Vital Healthcare Property Trust was one of the early companies to report this week, posting a decline in annual profit due largely to higher management fees and increased finance costs. It fell 0.4 per cent to $9.60 today.
Sky Network Television led the market lower, down 3.2 per cent at $1.21 on a volume of 338,000, almost half its 611,000 average. A2 Milk declined 1.1 per cent to $15.95 on a volume of 1.1 million shares, more than its 719,000 average.
SkyCity Entertainment Group fell 1.3 per cent to $3.91 after launching its online casino as it attempts to compete with overseas rivals. It also settled the sale of the long-term concession on its Auckland car parks for $220m.
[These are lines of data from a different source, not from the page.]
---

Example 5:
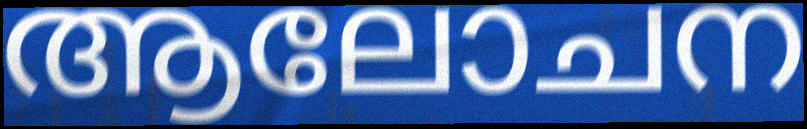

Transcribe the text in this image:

ആലോചനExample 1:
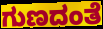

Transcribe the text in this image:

ಗುಣದಂತೆ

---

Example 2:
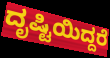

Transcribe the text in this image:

ದೃಷ್ಟಿಯಿದ್ದರೆ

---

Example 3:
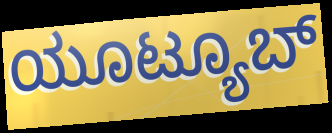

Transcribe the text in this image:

ಯೂಟ್ಯೂಬ್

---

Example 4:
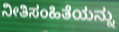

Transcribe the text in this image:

ನೀತಿಸಂಹಿತೆಯನ್ನು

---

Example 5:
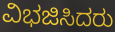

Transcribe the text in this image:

ವಿಭಜಿಸಿದರುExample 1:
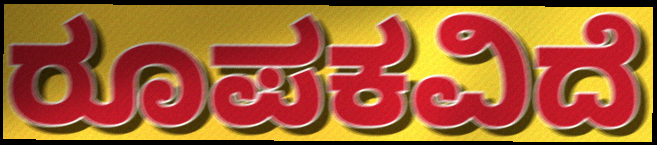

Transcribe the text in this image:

ರೂಪಕವಿದೆ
Smith said SkyCity's online foray may be an attempt to ratchet up pressure on the Department of Internal Affairs, which is considering whether to introduce a licensing regime for overseas and domestic online gambling operators.
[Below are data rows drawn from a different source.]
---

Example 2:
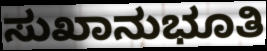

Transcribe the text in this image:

ಸುಖಾನುಭೂತಿ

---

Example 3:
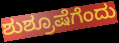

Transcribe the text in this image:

ಶುಶ್ರೂಷೆಗೆಂದು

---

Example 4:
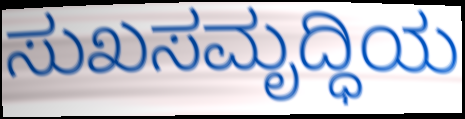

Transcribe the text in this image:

ಸುಖಸಮೃದ್ಧಿಯ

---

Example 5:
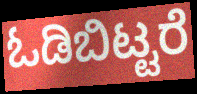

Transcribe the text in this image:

ಓಡಿಬಿಟ್ಟರೆ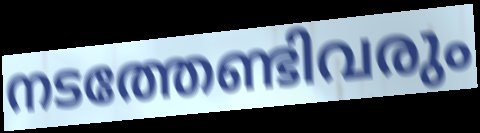
നടത്തേണ്ടിവരും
Auckland International Airport decreased 0.1 per cent to $9.80 after government figures showed a growing number of Australian and American tourists offset a decline in Asian visitors in June. Air New Zealand was down 0.9 per cent at $2.73.
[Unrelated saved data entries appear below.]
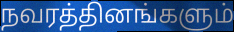
நவரத்தினங்களும்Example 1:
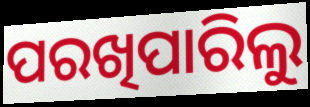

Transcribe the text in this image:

ପରଖିପାରିଲୁ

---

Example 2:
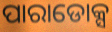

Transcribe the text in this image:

ପାରାଡୋକ୍ସ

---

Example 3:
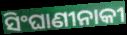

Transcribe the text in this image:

Kathmandu Holdings rose for a second day, up 2.9 per cent at $2.51. The stock jumped 16 per cent yesterday after the retailer said its annual profit rose as much as 13 per cent, with accelerating sales in Australia and a good contribution from its North American footwear business. It posted the day's biggest gain.
Spark New Zealand was the most traded stock on a volume of 2.6 million shares, down on its 3.1 million average. It decreased 0.2 per cent to $4.13. Summerset Group, which reports earnings on Tuesday, declined 0.2 per cent to $5.84.
Outside the benchmark index, Rakon dropped 7.7 per cent to 30 cents after holding its annual meeting today where shareholders were told upcoming opportunities weren't likely to boost returns in the current financial year.
Hallenstein Glasson Holdings was unchanged at $5.30 after saying it sold a property in Wellington's CBD and will register a gain of $1.1m.
Infratil's perpetual infrastructure bonds, which pay annual interest of 3.55 per cent, were the most traded debt security with a volume of 283,000. The notes closed at 78.8 cents per $1 face value, up 2.5 cents. Infratil shares rose 1.7 per cent to $4.93, a dividend yield of 3.6 per cent.
ASB Bank also said it is considering selling up to $100m of unsecured, unsubordinated five-year notes, with the ability to accept unlimited oversubscriptions. The offer details are expected to be released on Monday. The New Zealand five-year swap rate closed at 0.9785 per cent.